Harvest is approaching, and Nebraska farmers have been dealing with a bizarre mix of heat and moisture this fall. After a year chock-full of flooding, blizzards, hail, winds and other extreme weather — not to mention low commodity prices and high property taxes — it may seem hard to be grateful for much of anything.
It's been a rough year, and mental health in farm country has been a big topic of discussion lately. It's something we brought up several times on the Hospitality Tent stage at Husker Harvest Days, and several organizations focused on rural mental health occupied the Hospitality Tent.
And while it may seem hard during a year like this, studies have shown time and again that gratitude can help improve your mental health. Some studies also have shown keeping a gratitude journal can improve overall mental well-being. Gratitude also has been shown to promote "pro-social" behavior, helping to build relationships and act in ways that benefit others.
Perhaps most relevant to the current ag economic environment, research suggests gratitude helps us get through hard times as well. University of California Berkeley's Robert Emmons, considered one of the world's leading experts on gratitude, has said that being grateful and feeling grateful are two different things — we can't force ourselves to feel grateful when going through economic hardships or those caused by Mother Nature.
However, being grateful — maintaining an attitude of gratefulness despite the extreme highs and lows — is a choice, Emmons has pointed out. In some cases, this can mean remembering the hard times when times are good, to not take the good for granted and reframing negative experiences in a more meaningful way.
Emmons also notes a strategy in accounting for the lessons learned from bad experiences: What did they teach you? How did they move you closer to the person you want to be?

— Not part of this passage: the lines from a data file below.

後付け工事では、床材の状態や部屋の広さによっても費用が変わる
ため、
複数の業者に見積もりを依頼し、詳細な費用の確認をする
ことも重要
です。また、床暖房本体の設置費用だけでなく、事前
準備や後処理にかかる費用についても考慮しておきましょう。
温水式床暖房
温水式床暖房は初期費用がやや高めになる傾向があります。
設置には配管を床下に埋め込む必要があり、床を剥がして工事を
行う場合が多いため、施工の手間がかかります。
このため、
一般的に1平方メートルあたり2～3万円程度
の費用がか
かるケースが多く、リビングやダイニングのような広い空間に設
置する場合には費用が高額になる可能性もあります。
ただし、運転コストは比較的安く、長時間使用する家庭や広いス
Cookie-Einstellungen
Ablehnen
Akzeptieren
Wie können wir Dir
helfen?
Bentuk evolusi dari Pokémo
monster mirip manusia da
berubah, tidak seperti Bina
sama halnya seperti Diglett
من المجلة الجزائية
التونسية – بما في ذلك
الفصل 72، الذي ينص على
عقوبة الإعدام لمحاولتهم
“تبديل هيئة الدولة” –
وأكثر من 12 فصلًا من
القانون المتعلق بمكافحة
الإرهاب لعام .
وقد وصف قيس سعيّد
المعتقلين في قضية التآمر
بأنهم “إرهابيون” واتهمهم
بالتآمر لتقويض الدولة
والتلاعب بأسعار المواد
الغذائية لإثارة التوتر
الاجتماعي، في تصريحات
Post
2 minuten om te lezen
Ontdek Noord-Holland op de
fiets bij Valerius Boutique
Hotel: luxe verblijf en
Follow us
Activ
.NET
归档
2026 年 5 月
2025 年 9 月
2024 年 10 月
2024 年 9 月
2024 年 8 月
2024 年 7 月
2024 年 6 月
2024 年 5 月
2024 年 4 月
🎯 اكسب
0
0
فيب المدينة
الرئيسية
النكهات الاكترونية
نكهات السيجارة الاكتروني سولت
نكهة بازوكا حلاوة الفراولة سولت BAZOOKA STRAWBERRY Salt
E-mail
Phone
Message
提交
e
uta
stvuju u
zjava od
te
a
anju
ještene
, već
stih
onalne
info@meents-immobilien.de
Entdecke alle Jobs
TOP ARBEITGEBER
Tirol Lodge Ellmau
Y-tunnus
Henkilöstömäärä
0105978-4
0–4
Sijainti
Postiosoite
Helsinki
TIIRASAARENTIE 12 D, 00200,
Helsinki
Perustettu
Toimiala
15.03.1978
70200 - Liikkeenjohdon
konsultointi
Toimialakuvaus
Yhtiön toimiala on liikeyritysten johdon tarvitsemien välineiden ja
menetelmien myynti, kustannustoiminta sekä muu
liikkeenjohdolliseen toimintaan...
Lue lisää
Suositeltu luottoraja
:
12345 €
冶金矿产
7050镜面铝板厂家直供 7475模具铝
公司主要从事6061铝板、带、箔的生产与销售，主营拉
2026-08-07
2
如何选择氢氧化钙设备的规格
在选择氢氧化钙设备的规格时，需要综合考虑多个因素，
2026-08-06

At the time I’m writing this, it's hard to say how this year's harvest will turn out. By November, however, you'll hopefully have a better idea on final yield numbers for your own farm. Still, it's worth noting that as of Sept. 17, University of Nebraska-Lincoln crop models have forecasted near- or above-average yields for both rainfed and irrigated corn in most parts of the Corn Belt.

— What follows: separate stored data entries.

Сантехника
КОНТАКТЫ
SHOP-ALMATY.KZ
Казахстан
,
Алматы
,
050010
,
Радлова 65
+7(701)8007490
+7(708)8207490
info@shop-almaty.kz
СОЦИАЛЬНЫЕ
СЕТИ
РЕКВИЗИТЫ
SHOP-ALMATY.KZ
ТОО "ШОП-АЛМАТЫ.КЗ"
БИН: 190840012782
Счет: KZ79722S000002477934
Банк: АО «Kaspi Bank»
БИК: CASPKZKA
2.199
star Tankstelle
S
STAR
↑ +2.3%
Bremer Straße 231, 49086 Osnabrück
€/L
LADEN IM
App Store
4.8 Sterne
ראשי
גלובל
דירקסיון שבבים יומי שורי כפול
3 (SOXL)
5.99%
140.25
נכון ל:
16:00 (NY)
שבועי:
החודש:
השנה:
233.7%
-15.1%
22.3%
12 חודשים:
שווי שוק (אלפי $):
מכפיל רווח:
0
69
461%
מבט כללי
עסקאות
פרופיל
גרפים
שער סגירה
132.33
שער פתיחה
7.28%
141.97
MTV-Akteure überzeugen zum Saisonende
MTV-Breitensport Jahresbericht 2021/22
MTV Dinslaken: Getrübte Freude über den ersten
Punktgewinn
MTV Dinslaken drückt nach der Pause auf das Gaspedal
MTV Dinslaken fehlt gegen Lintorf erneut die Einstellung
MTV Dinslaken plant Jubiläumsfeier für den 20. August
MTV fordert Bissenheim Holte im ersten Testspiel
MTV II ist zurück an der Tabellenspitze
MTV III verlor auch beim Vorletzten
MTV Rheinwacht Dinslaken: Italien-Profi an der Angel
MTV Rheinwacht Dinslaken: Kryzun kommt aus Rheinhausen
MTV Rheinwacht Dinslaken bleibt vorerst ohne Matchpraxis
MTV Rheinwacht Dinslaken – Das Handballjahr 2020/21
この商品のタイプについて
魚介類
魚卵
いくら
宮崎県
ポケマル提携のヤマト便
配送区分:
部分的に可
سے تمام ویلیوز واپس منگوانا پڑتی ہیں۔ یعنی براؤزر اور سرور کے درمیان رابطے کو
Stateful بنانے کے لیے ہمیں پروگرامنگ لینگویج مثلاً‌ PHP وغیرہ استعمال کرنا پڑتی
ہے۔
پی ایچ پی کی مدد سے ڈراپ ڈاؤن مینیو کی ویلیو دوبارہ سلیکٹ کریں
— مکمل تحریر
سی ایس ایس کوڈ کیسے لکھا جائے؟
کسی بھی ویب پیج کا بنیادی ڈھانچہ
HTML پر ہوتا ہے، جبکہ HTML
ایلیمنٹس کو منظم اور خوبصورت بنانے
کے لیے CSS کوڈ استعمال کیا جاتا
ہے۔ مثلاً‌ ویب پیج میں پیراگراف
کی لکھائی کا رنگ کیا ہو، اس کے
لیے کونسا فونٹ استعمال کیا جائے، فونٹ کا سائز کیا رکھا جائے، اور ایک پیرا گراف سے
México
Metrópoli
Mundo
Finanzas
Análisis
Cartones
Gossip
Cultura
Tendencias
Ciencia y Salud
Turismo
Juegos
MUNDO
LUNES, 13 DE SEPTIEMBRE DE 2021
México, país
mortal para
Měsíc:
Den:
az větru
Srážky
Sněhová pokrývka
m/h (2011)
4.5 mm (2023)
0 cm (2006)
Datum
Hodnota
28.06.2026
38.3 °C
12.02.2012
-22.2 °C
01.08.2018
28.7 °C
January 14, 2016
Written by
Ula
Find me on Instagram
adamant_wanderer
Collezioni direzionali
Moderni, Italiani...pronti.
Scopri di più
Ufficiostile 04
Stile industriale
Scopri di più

By the time this article hits mailboxes in the November print issue of Nebraska Farmer, Thanksgiving and the holiday season won't be far around the corner. And this Thanksgiving, it's all the more worthwhile to consider how a grateful mindset may be beneficial.
However, this doesn't mean denying negative experiences, or to simply "chin up" and carry on with a fake smile and fake positivity. Maybe this means taking away a valuable learning experience from the situation, or it may mean reevaluating what's important to you that you've taken for granted.
To be frank, simply seeing the first combines rolling in the field this year was enough to fill me with gratitude that the troubles of the 2019 cropping season are almost over — and I think many farmers can relate.
In a year like this, feeling grateful can be a difficult thing, but I've tried to keep in mind the words of Texas singer-songwriter Ray Wylie Hubbard: "The days I keep my gratitude higher than my expectations, I have really good days."